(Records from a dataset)
----
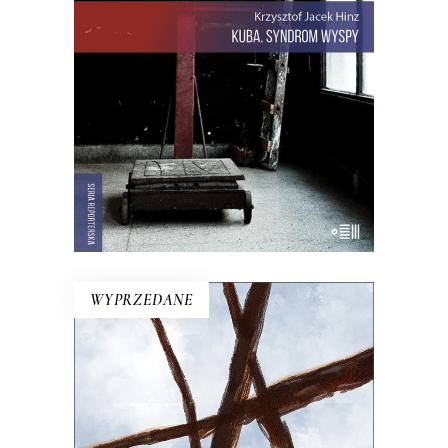
którzy obrażają rewolucję szortami i
sandałami. Jest tu dawna świetność
Hawany, są prosięta hodowane w
wannach i jest krowa – bohaterka
rewolucji.
22.00
zł
44.00
zł
E-BOOK DO KOSZYKA
WYPRZEDANE
NA KAŻDYM ROGU TA SAMA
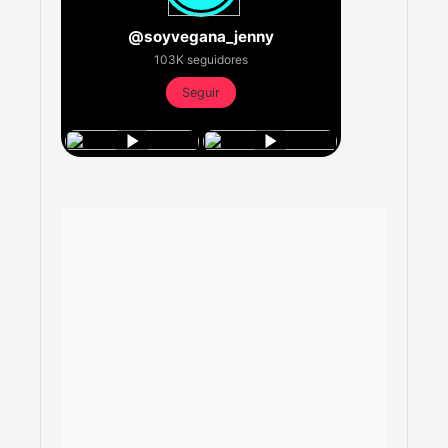
@soyvegana_jenny
103K seguidores
Seguir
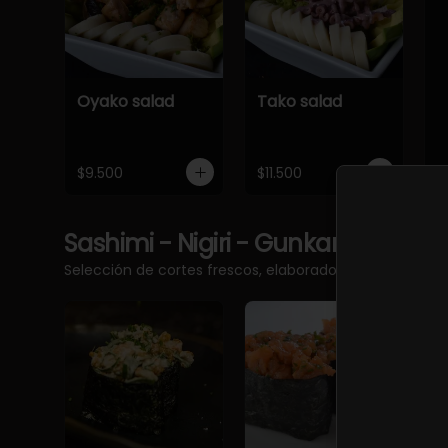
Oyako salad
Tako salad
$9.500
$11.500
Sashimi - Nigiri - Gunkan
Ver más
Selección de cortes frescos, elaborados con pescado 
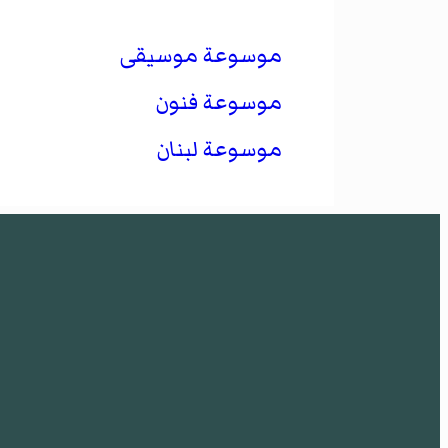
موسوعة موسيقى
موسوعة فنون
موسوعة لبنان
----
- **Aim of the exercise**:
All of the data should come back exactly as written, but without pictures.

- **Your response**:
którzy obrażają rewolucję szortami i
sandałami. Jest tu dawna świetność
Hawany, są prosięta hodowane w
wannach i jest krowa – bohaterka
rewolucji.
22.00
zł
44.00
zł
E-BOOK DO KOSZYKA
WYPRZEDANE
NA KAŻDYM ROGU TA SAMA
@soyvegana_jenny
103K seguidores
Seguir
Oyako salad
Tako salad
$9.500
$11.500
Sashimi - Nigiri - Gunkan
Ver más
Selección de cortes frescos, elaborados con pescado 
موسوعة موسيقى
موسوعة فنون
موسوعة لبنان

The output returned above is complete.